**SOURCE EXTRACT**:
──────────────────────────────
Right Triangles and Trigonometry Pattern - Ratio to Dimension
Digital SAT® Math — Right Triangles and Trigonometry
This pattern gives you a trig ratio (like $\sin P = \dfrac{12}{13}$) and one side length, then asks you to find another side, the perimeter, or the area. The core technique: use the ratio to build a scaled triangle, then extract the measurement you need.
The Scale Factor Method
A trig ratio like $\sin P = \dfrac{12}{13}$ tells you the shape of the triangle — the opposite side and hypotenuse are in a $12:13$ ratio. The actual side lengths are $12k$, $5k$, and $13k$ for some scale factor $k$. Use the known side to find $k$, then compute the target.
Step-by-step: 1. Write the ratio as a fraction: $\sin P = \dfrac{\text{opposite}}{\text{hypotenuse}} = \dfrac{12}{13}$ 2. Recognize the Pythagorean triple: $5$-$12$-$13$. The sides are $5k$, $12k$, $13k$ 3. Match the known side to find $k$ 4. Compute the requested measurement
Finding a Missing Side
In $\triangle PQR$, the measure of $\angle Q$ is $90°$ and the length of $PQ$ is $65$ cm. If $\sin P = \dfrac{12}{13}$, what is the length, in centimeters, of segment $QR$?
A) $13$
B) $65$
C) $156$
D) $169$$\sin P = \dfrac{QR}{PR} = \dfrac{12}{13}$, so the triple is $5$-$12$-$13$.
The sides are: $PQ = 5k$ (adjacent to $P$), $QR = 12k$ (opposite $P$), $PR = 13k$ (hypotenuse).
Given $PQ = 65$: $5k = 65$, so $k = 13$.
$QR = 12k = 12 \times 13 = 156$ cm.
The answer is C. Option A ($13$) is just the scale factor $k$. Option D ($169 = 13k$) gives the hypotenuse, not $QR$.
Gotcha — Which side is which? In $\triangle PQR$ with right angle at $Q$: - $PQ$ is adjacent to angle $P$ (it touches $P$ and the right angle) - $QR$ is opposite angle $P$ (it's across from $P$) - $PR$ is the hypotenuse (opposite the right angle)
──────────────────────────────
**DATASET CONTENT**:

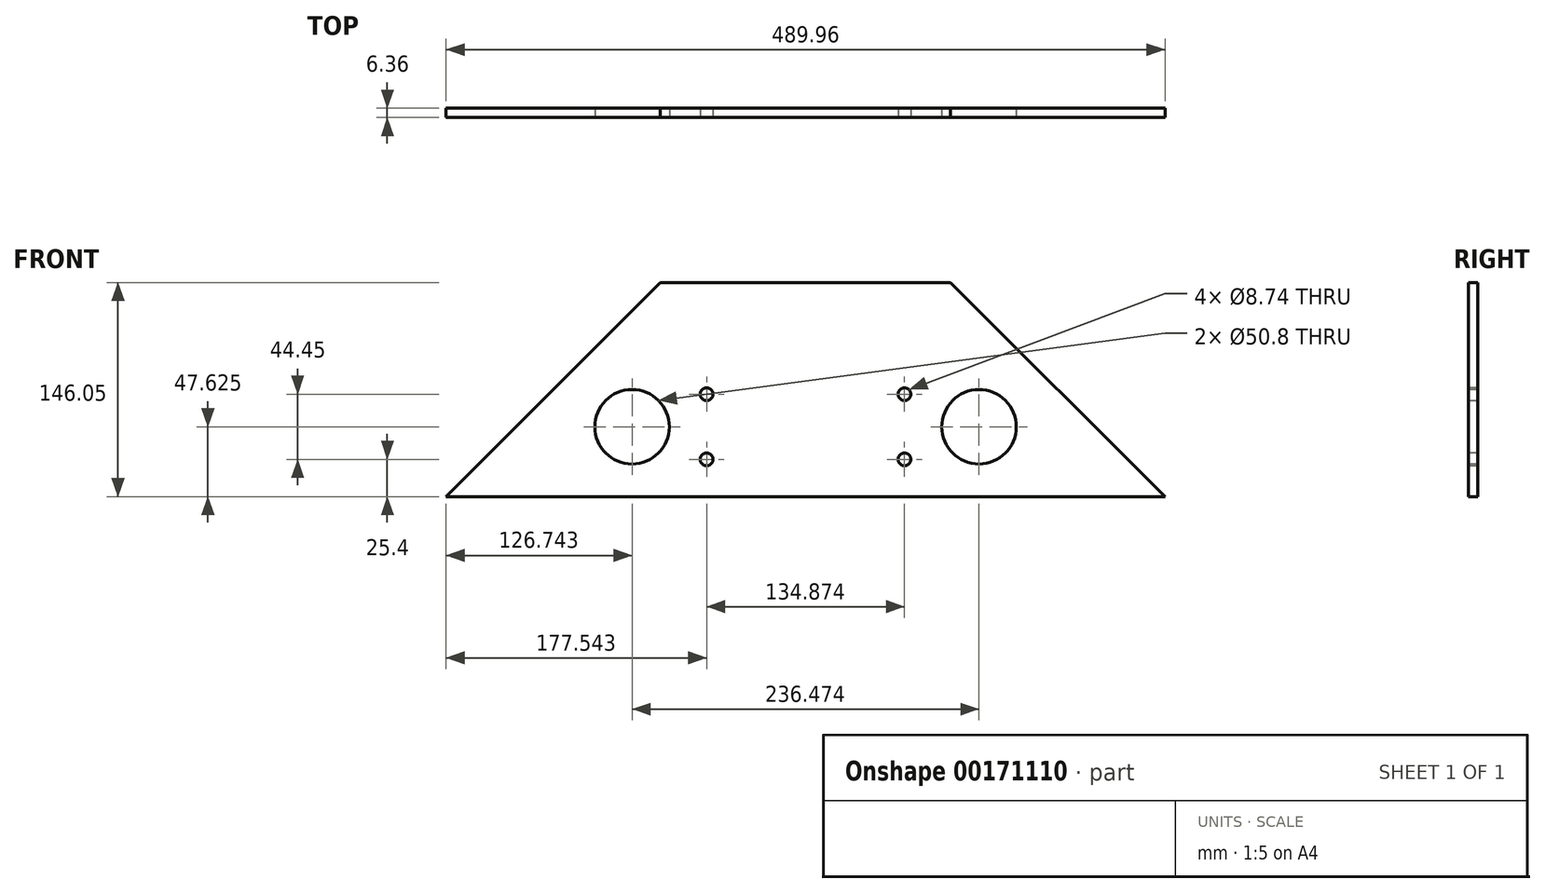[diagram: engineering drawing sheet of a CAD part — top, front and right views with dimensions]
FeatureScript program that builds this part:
──────────────────────────────
**REQUEST A**: In the trigonometry lesson, rewrite the paragraph that begins "A trig ratio like" as a short bulleted list that keeps its main facts.
**REQUEST B**: From the trigonometry lesson, extract the passage word for word. Begin at the words "The sides are: $PQ" and stop after "(opposite the right angle)".

**COMPLETE OUTPUT A**:
- A ratio such as sin P = 12/13 sets the triangle's shape: the opposite side and the hypotenuse are in a 12:13 ratio.
- The actual sides are 12k, 5k, and 13k for some scale factor k.
- Use the known side to find k, then compute the target measurement.

**COMPLETE OUTPUT B**:
The sides are: $PQ = 5k$ (adjacent to $P$), $QR = 12k$ (opposite $P$), $PR = 13k$ (hypotenuse).
Given $PQ = 65$: $5k = 65$, so $k = 13$.
$QR = 12k = 12 \times 13 = 156$ cm.
The answer is C. Option A ($13$) is just the scale factor $k$. Option D ($169 = 13k$) gives the hypotenuse, not $QR$.
Gotcha — Which side is which? In $\triangle PQR$ with right angle at $Q$: - $PQ$ is adjacent to angle $P$ (it touches $P$ and the right angle) - $QR$ is opposite angle $P$ (it's across from $P$) - $PR$ is the hypotenuse (opposite the right angle)